The model and pre-processing recipe are then combined into a workflow.
I then use yardstick (yerdstick?) and the metric_set()
function to define the desired assessment metrics, in this case only overall accuracy. To prepare for hyperparameter tuning using five-fold cross validation, I define folds using the vfold_cv()
function from rsample. Similar to the training and testing split above, the folds are stratified by the community type to maintain class balance within each fold. Lastly, I then define values of mtry to test using the dials package. It would be better to test more values and maybe optimize additional parameters. However, I am trying to decrease the time required to execute the example.
Now that the model, pre-processing steps, workflow, metrics, data partitions, and mtry values to try have been defined, I tune the model using tune_grid()
from the tune package. Note that this may take several minutes. Specifically, I make sure to use the defined workflow so that the pre-processing steps defined using the recipe are used. Once completed, I collect the resulting metrics for each mtry value for each fold using collect_metrics() from tune. The summarize parameter is set to FALSE because I want to obtain all results for each fold, as opposed to aggregated results. I then calculate the minimum, maximum, and median overall accuracies for each fold using dplyr and plot the results using ggplot2.
ggplot(tune_result, aes(y=median_acc, x=mtry))+
geom_point()+
geom_errorbar(aes(ymin=min_acc, ymax=max_acc), width = .4)+
theme_bw()+
labs(x="mtry Parameter", y = "Accuracy")
The best mtry parameter is defined using the select_best()
function from tune.
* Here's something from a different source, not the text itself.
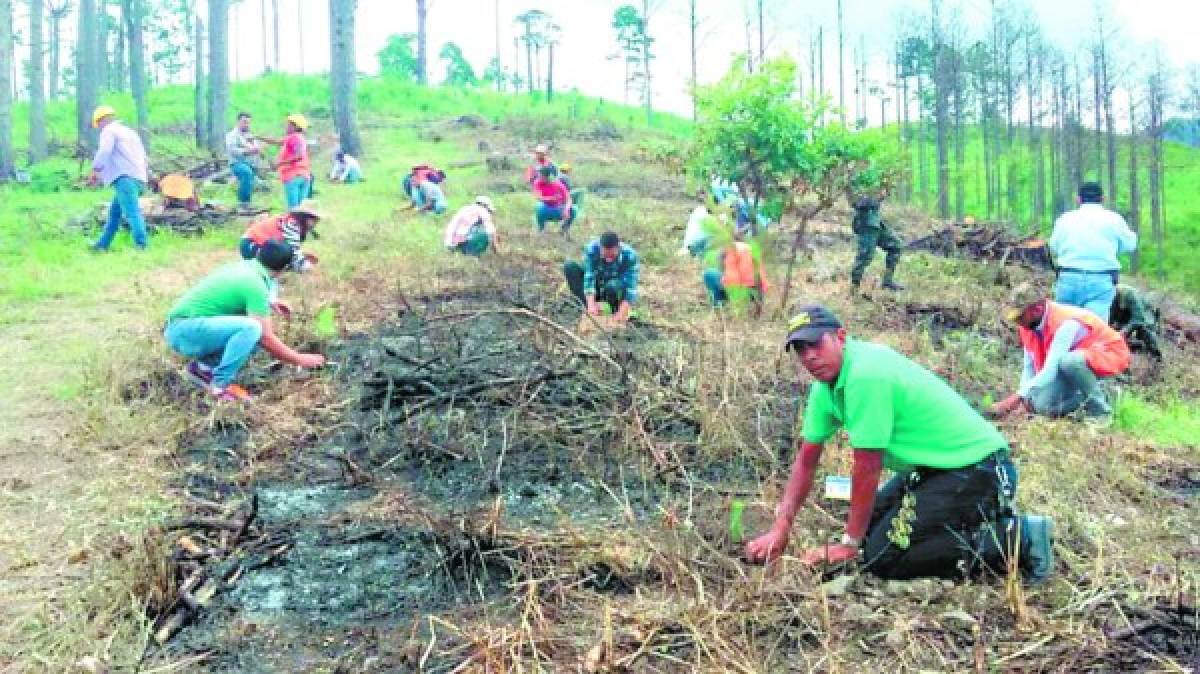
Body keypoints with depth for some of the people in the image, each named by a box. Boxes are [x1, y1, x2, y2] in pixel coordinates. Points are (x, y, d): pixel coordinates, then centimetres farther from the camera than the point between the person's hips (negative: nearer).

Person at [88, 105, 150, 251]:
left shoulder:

The workflow is then finalized and the model is trained using last_fit()
from tune. The collect_predictions()
function from tune is used to obtain the class prediction for each sample in the withheld test set.
Lastly, I use the conf_mat()
function from the yardstick package to obtain a multi-class error matrix from the reference and predicted classes for each sample in the withheld testing set.
Truth
Prediction Aspen Cottonwood Douglas Krummholz Lodgepole Ponderosa Spruce
Aspen 125 0 0 0 0 0 0
Cottonwood 0 125 0 0 0 0 0
Douglas 0 0 125 0 0 0 0
Krummholz 0 0 0 125 0 0 0
Lodgepole 0 0 0 0 124 0 0
Ponderosa 0 0 0 0 1 125 0
Spruce 0 0 0 0 0 0 125
Passing the matrix to summary()
will provide a set of assessment metrics calculated from the error matrix.
# A tibble: 13 x 3
.metric .estimator .estimate
<chr> <chr> <dbl>
1 accuracy multiclass 0.999
2 kap multiclass 0.999
3 sens macro 0.999
4 spec macro 1.00
5 ppv macro 0.999
6 npv macro 1.00
7 mcc multiclass 0.999
8 j_index macro 0.999
9 bal_accuracy macro 0.999
10 detection_prevalence macro 0.143
11 precision macro 0.999
12 recall macro 0.999
13 f_meas macro 0.999
Concluding Remarks
Similar to the tidyverse (Wickham & Wickham, 2017), tidymodels (Kuhn & Wickham, 2020b) is a very powerful framework for creating machine learning workflows and experimental environments using a common philosophy and syntax. Although this introduction was brief and there are many more components that could be discussed, this can serve as a starting point for continued learning and experimentation. Check out the tidymodels website for additional examples and tutorials.